For the last few months I've been getting back into Lisp programming thanks to the advent of Clozure Common Lisp. CCL has actually been around for a long time, but only this year has it gotten stable enough to get real work done. But having reached that point, CCL now in my view kicks some serious tushie because of its excellent integration with both Linux and OS X, including Cocoa. (I'm told it also runs on Windows but I wouldn't know about that.)
A couple of years ago I sketched out a plan for attracting more people to Lisp. The plan was for a new Lisp-like language that I dubbed Ciel (pun intended). The "hook" for this new language was going to be a fundamental focus on abstract associative maps. I produced a rudimentary implementation in C++ using the Boehm GC and CLN for the numerical tower. It was only a few hundred LOC, but it was nonetheless fairly featureful. It was also hopelessly unreliable. It would run for a while and then dump core. And because most of the code was C++ code that was written by someone else, debugging it was pretty hopeless. Sometimes it seems that C++ was specifically designed to be hard to debug. So I ultimately abandoned the effort.
But now that CCL is available as a platform I'm taking up this effort again. The goal is to produce an integrated collection of a programming environment, libraries, and introductory text so that newcomers can download it all as a package and have it all Just Work. In this respect Ciel would be similar to other integration efforts, like Lisp in a Box and Peter Seibel's Practical Common Lisp but with one important difference: what the package will aim to teach is *not* Common Lisp, but Ciel, a new dialect of Lisp specifically designed to be user-friendly to non-Lisp programmers. Think of Ciel as a mental bridge between Python and "real" Lisp.
Specifically, the features that are going into Ciel in furtherance of this goal are:
1. Abstract associative maps as a fundamental data type. This was the basis of the original Ciel proposal, but will only be one component of the "new" Ciel effort. Associative maps are fundamental to a wide variety of programming tasks, but traditional presentations of Lisp encourage both confusion and premature optimization by teaching association lists to beginners. Association lists are very powerful, but they are too low-level for a modern introduction. Instead, associative maps should be taught (and should be made available) as an abstract type. Students should be taught to *use* associative maps *before* they are taught how to implement them.
2. Iteration using iterators rather than recursion. Again, recursion is very powerful, and to really understand programming you have to understand recursion. But newcomers should not be forced to wrap their brains around recursion before they can do anything interesting.
3. Lexicons instead of packages. I believe that lexicons (which are similar to Python modules) have a better "impedance match" to the non-Lisp mindset.

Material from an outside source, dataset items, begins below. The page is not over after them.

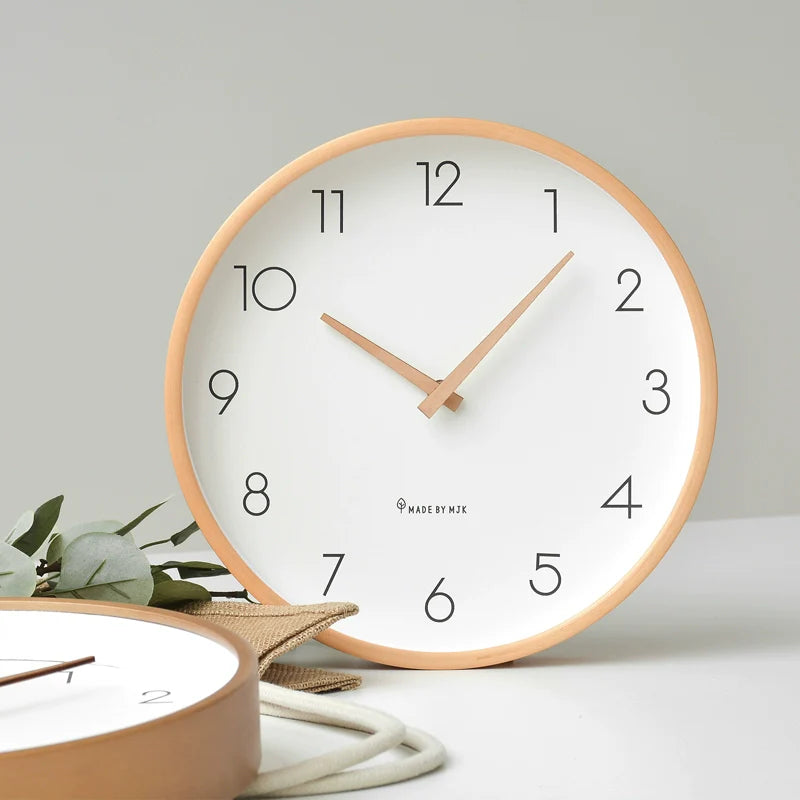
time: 10:07
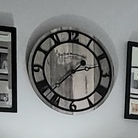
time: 2:37
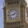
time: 1:43
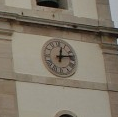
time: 12:13
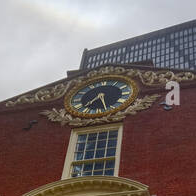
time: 7:27
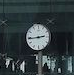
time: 2:44
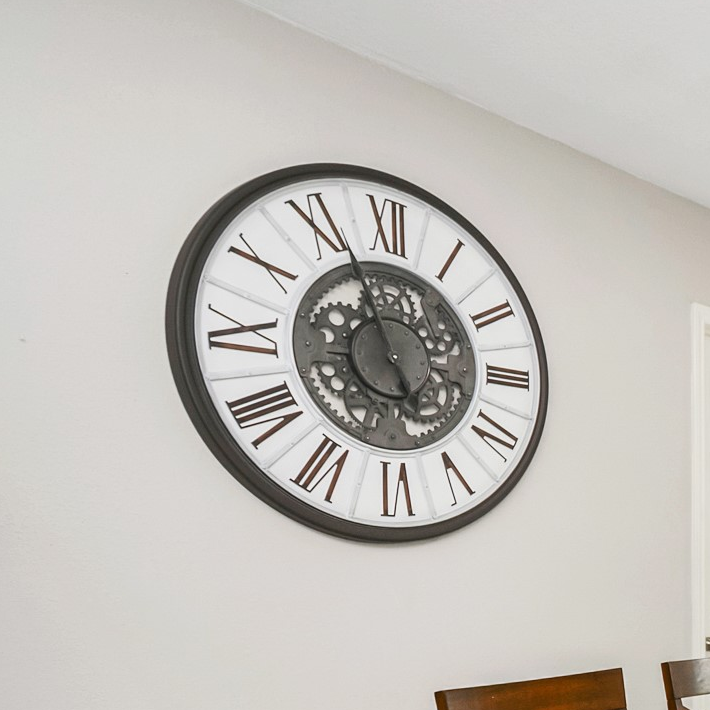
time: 4:56
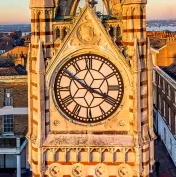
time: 3:50
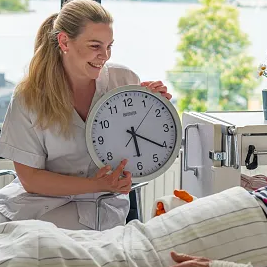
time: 6:20
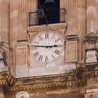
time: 2:46
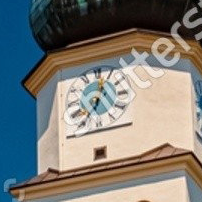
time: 4:35
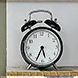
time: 5:34
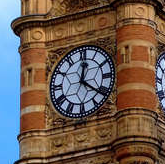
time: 12:21
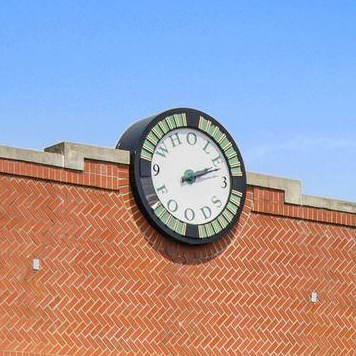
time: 2:11
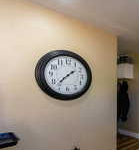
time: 1:37
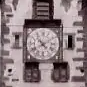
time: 10:40
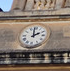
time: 1:59
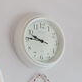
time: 9:45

4. Various tweaks to cover-up aspects of Common Lisp's design that perennially confuse newcomers, including a new design for global variables, and seamlessly integrated infix syntax. I haven't written about that last one yet, but here's a sneak preview: the idea is to co-op an unused portion of the Lisp syntax space, the juxtaposition of a symbol name and a left paren with no intervening whitespace, e.g. f(x). There is a simple reader hack that allows f(x) to be *read* as (f x). Add an off-the-shelf infix parser and you can write, e.g. f(x+y) with no leading hash-sign character macro, which tends to be off-putting to newcomers. I've been experimenting with this idea for a few weeks now and it seems to work pretty well.

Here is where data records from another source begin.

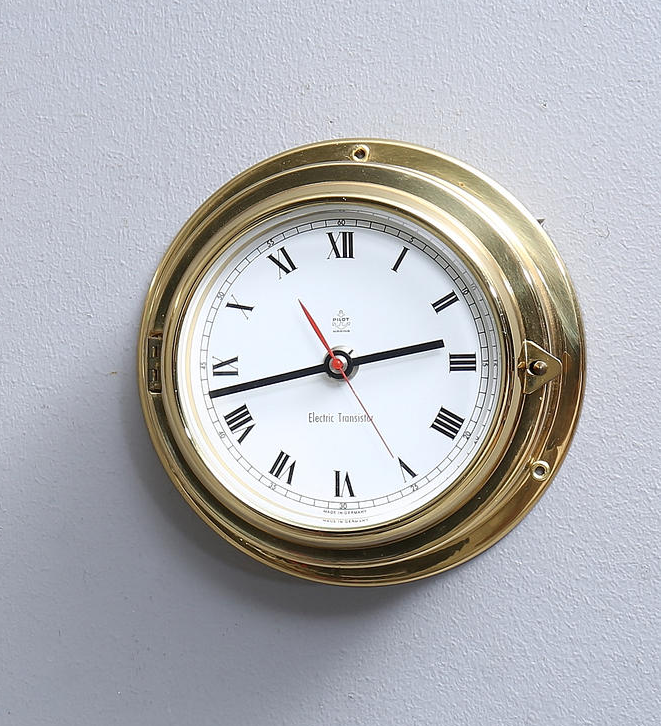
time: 2:42
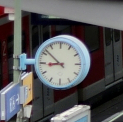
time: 8:52
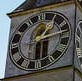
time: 1:13
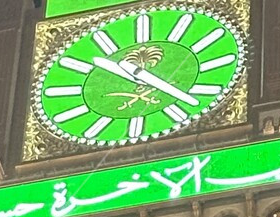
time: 10:22
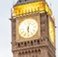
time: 6:03
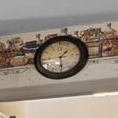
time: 1:28
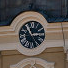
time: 2:54
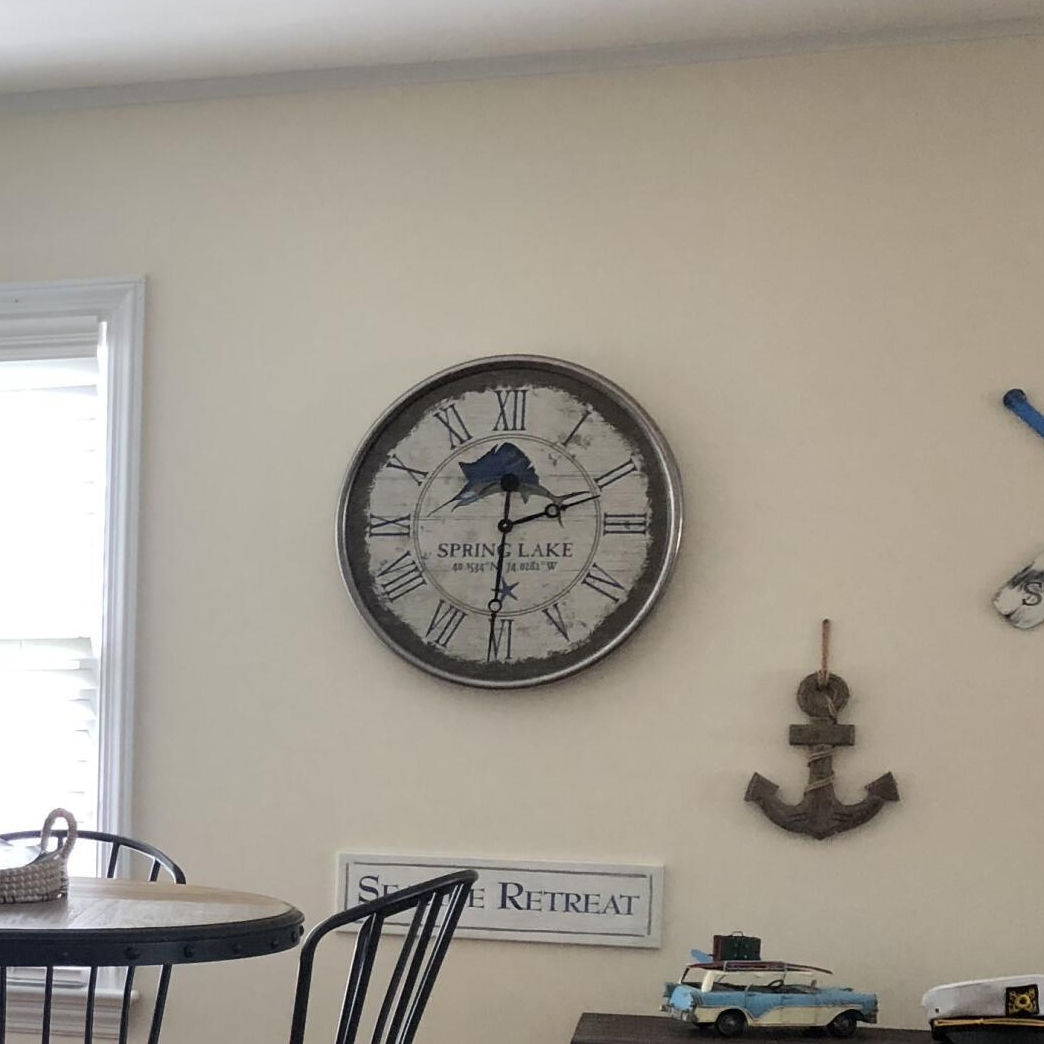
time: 2:30
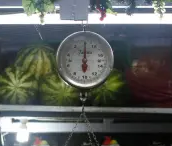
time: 6:00
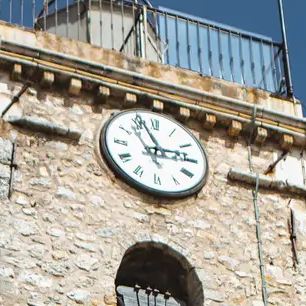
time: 2:56
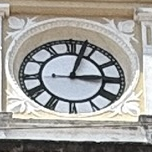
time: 3:02
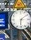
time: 6:08
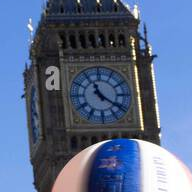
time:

5. A single binding construct that subsumes LET, MULTIPLE-VALUE-BIND, and DESTRUCTURING-BIND for lexical bindings, and a separate binding construct for dynamic bindings. The conflation of lexical and dynamic bindings in Common Lisp is, again, a source of perennial confusion for newcomers, and the payoff in terms of being able to run legacy code from dynamically scoped dialects of Lisp is not worth that cost.
6. Support for ((...) ...) syntax so that you can write the Y combinator without FUNCALL being the most prominent visual feature of the code.
7. A comprehensive library including a complete web framework: a client, a server, interfaces to various databases, an HTML and form generation library, etc.
And last but not least...
8. A step-by-step text targeted towards new programmers. This text will be unique in that it will not take a top-down or bottom-up approach, but will instead be "middle-out". Because it starts with a comprehensive library, it can extend the knowledge of that library both upward (how to *use* the library) and downward (how the library is implemented) more or less simultaneously. The hope is that this approach will both attract newcomers (because it will let them do useful things quickly and easily) and convert them into "real" Lispers (because they can easily see how the features they are using are built in the underlying Common Lisp implementation).
A year ago I would have thought all this to be hopelessly overambitious. But I've been working on it for about six months now, and at my current rate of progress I think I have a good shot at getting it all done inside of a year.